Walker Repeats Support For Federal Marriage Amendment, Dodges Personhood Question

In an interview with the Iowa conservative blog Caffeinated Thoughts on Saturday, Wisconsin Gov. Scott Walker repeated his call for a constitutional amendment to preserve state-level bans on same-sex marriage if the Supreme Court strikes them down, immediately before dodging a question on an anti-choice “personhood” amendment by saying that if he were president he wouldn’t “handle any constitutional amendments.”

Walker told Caffeinated Thoughts’ Shane Vander Hart that he is “still hoping” the Supreme Court will preserve state-level marriage bans. “If they don’t,” he added, “the only other viable option out there is to support a constitutional amendment, again, believing, I believe in not just in marriage being defined as one man and one woman, but I also believe in states’ rights. I think that’s an issue that appropriately belongs in the states.”
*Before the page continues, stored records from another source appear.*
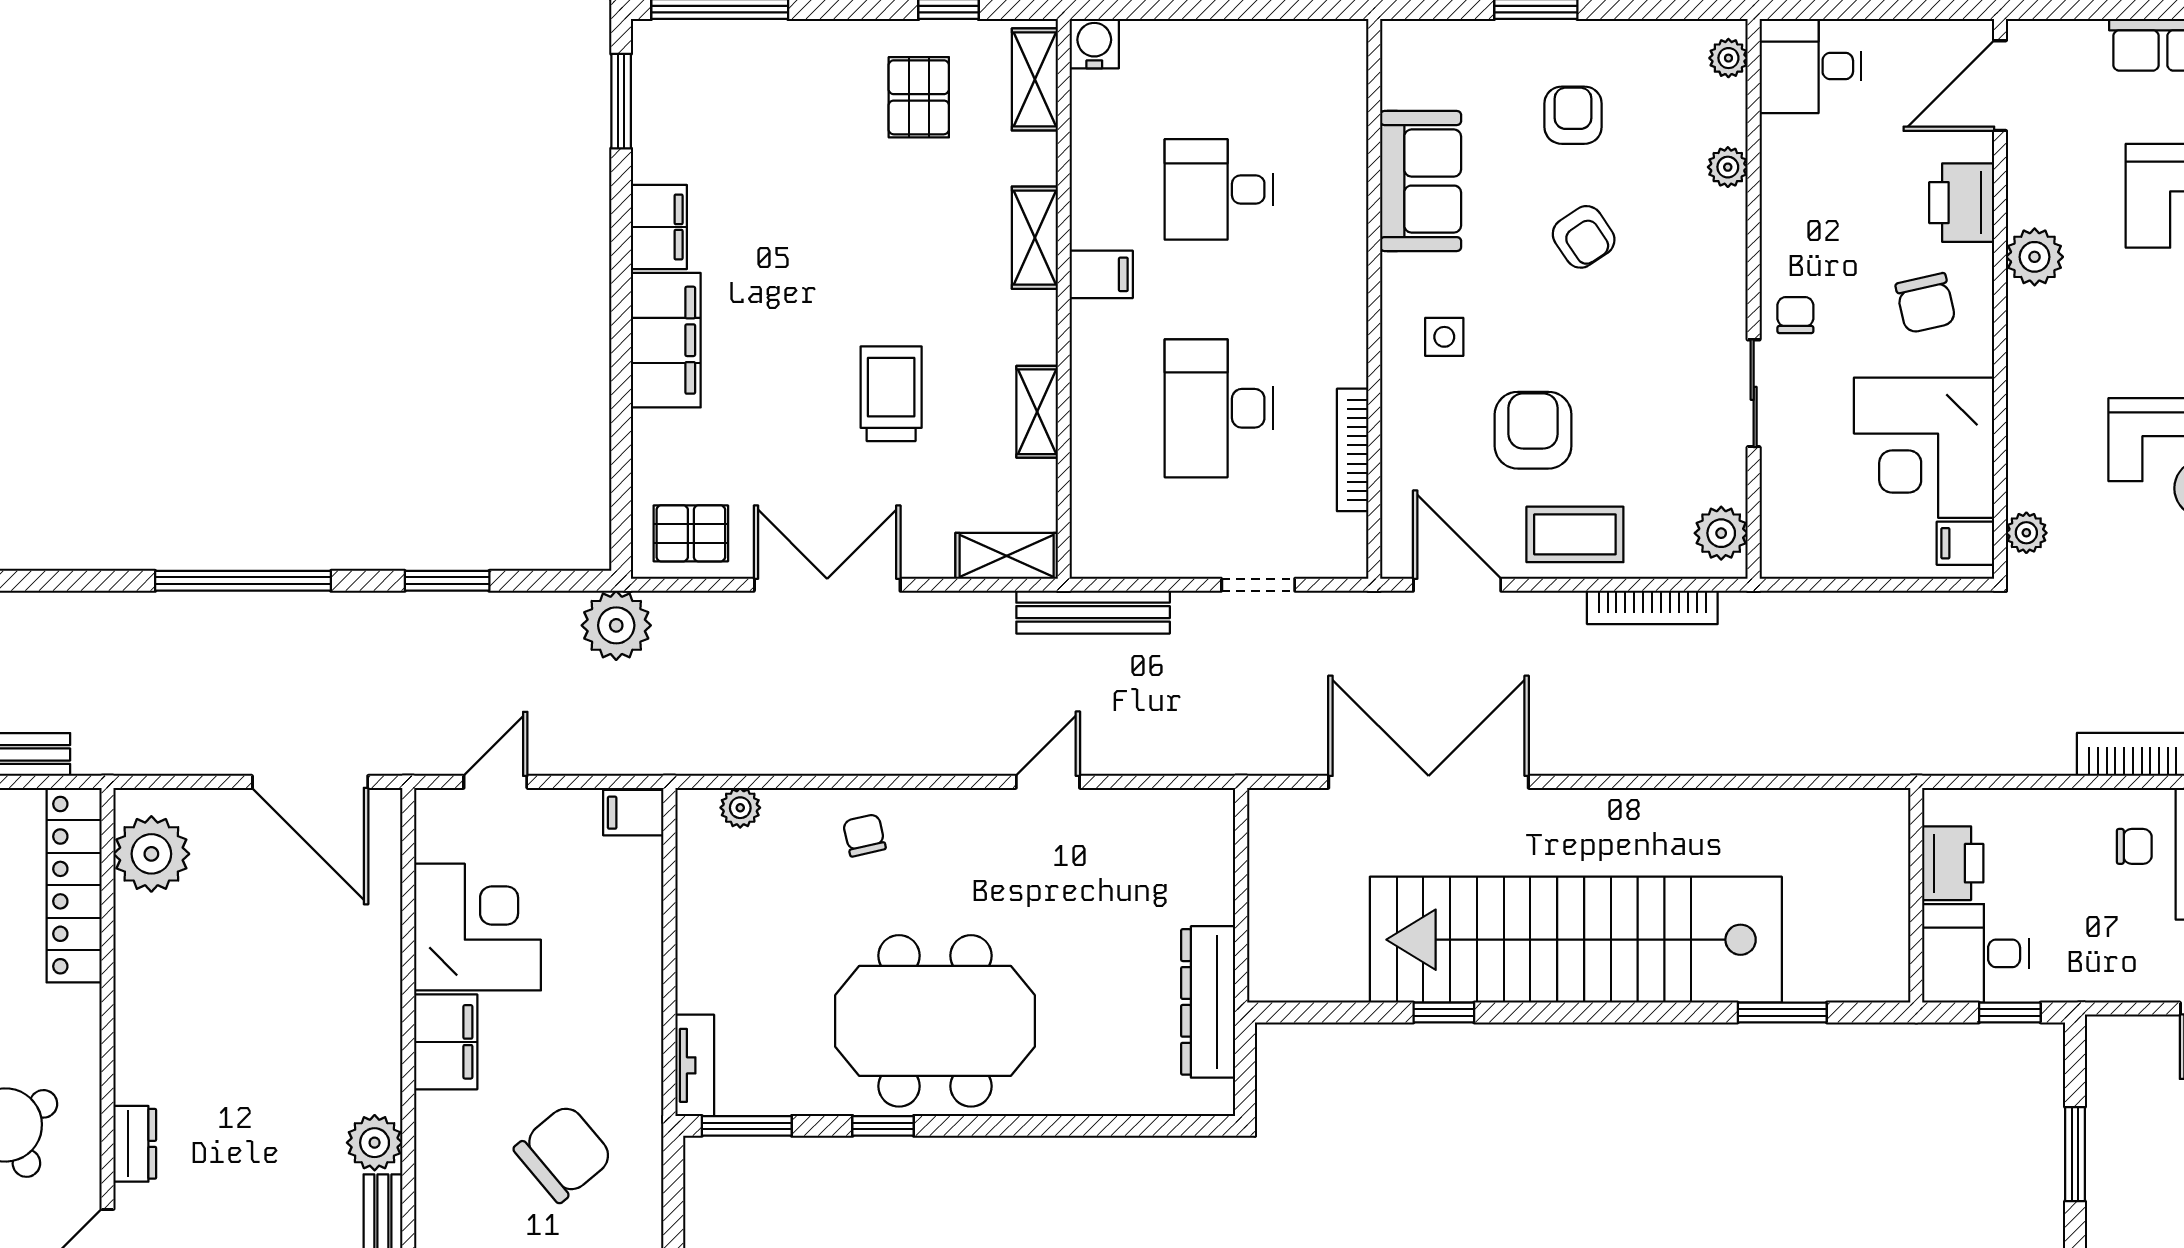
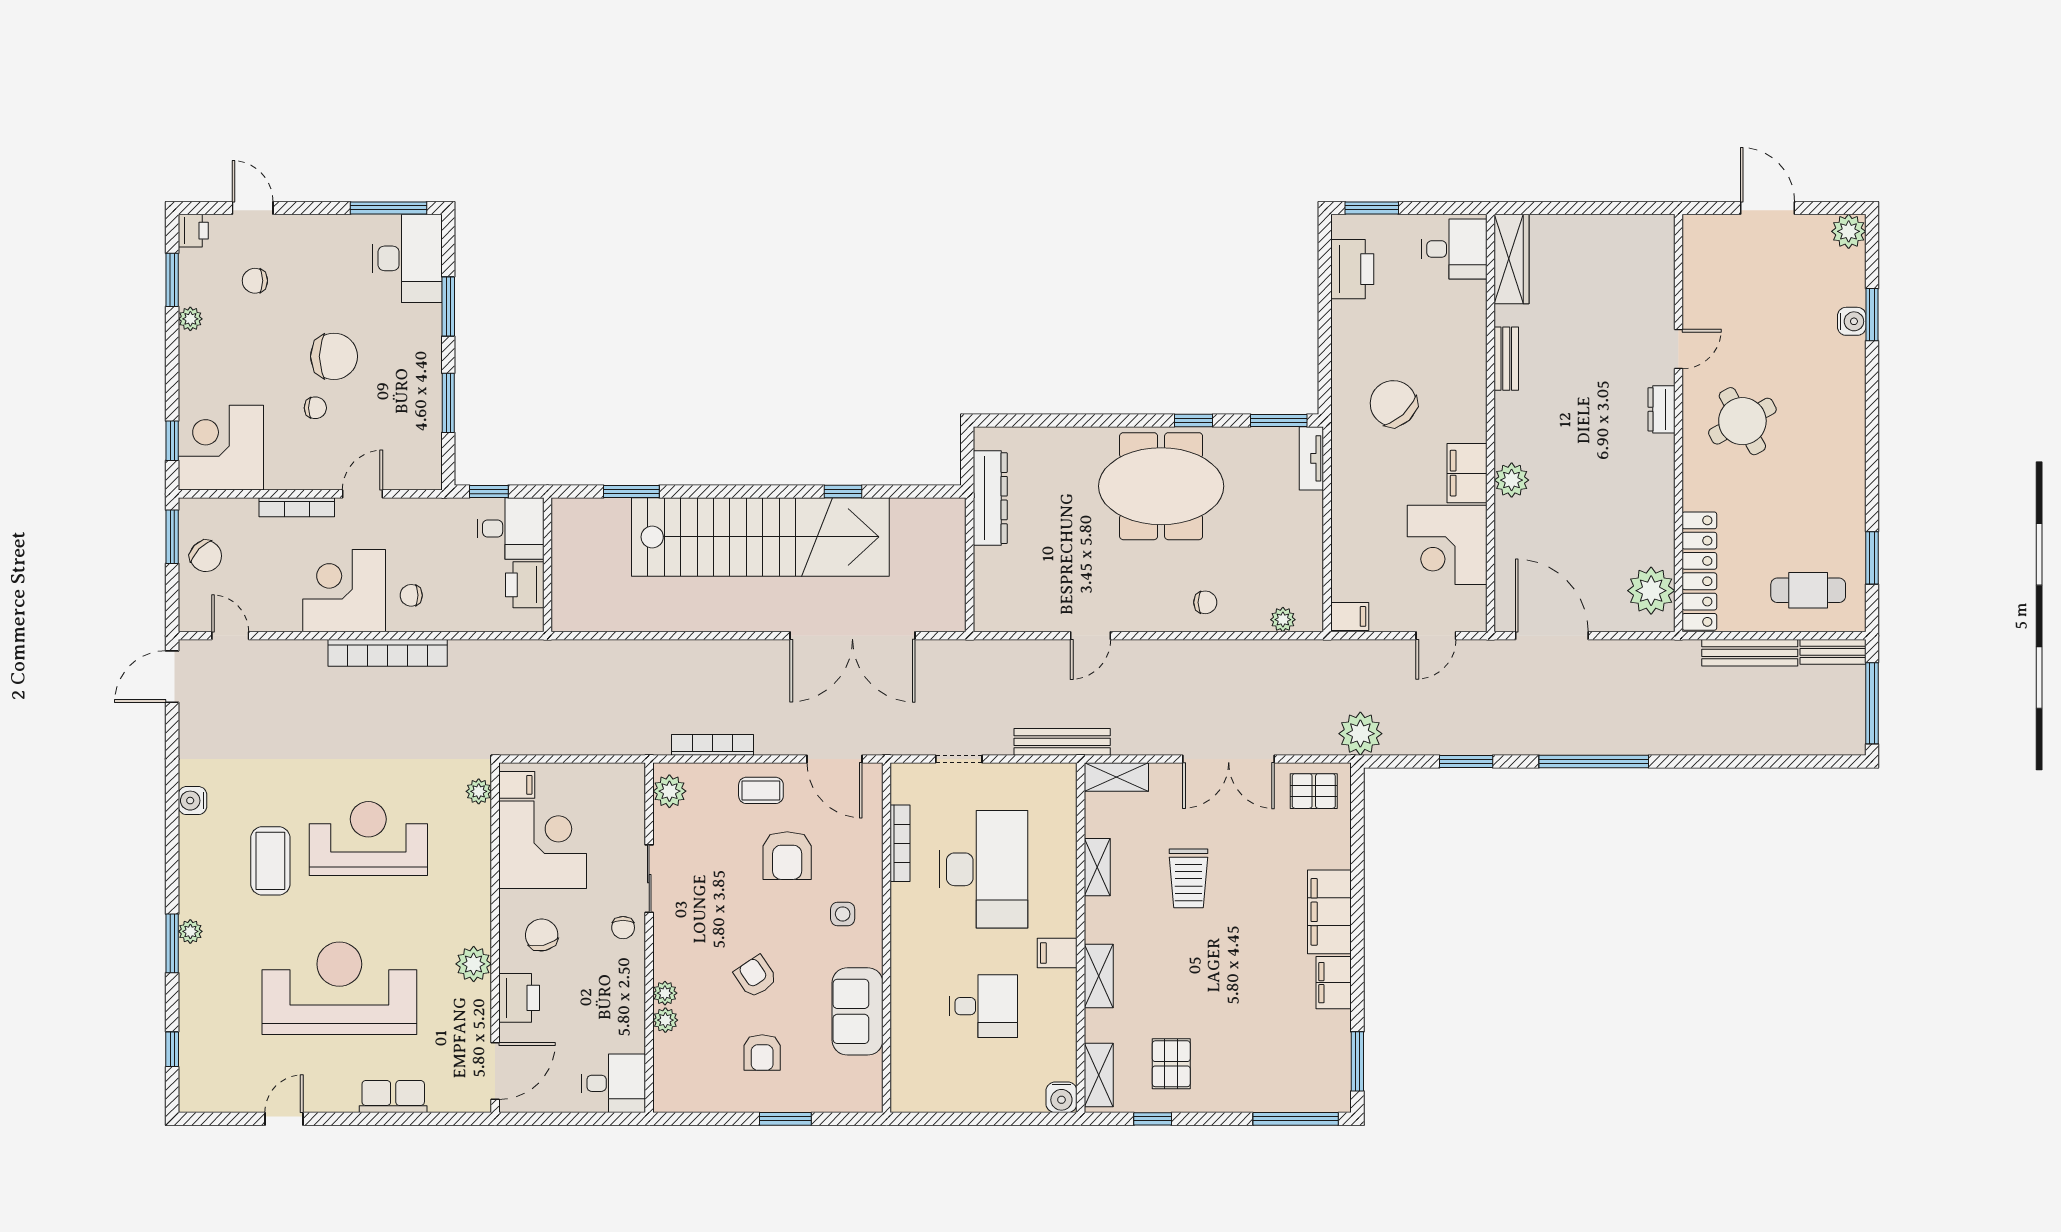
plant: (1728, 58) -> (665, 993), moved
desk: (1219, 408) -> (984, 869), width x1.36, depth x1.30
coffee table: (1575, 534) -> (761, 790), width x0.73, depth x0.77
chair: (864, 835) -> (1205, 602), turned -77
plant: (375, 1143) -> (1512, 480), moved
chair: (564, 1153) -> (1393, 403), turned 87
When Vander Hart asked Walker “what kind of pro-life legislation would a President Walker sign,” and if that would include a “personhood law,” Walker responded. “Well, the personhood would require an amendment and the president, no matter who it is, doesn’t handle any constitutional amendments, so that would be something that people who are passionate about that in the Senate need to have leaders there.”

He went on to say that he would support a 20-week abortion ban and the continuation of the Hyde Amendment.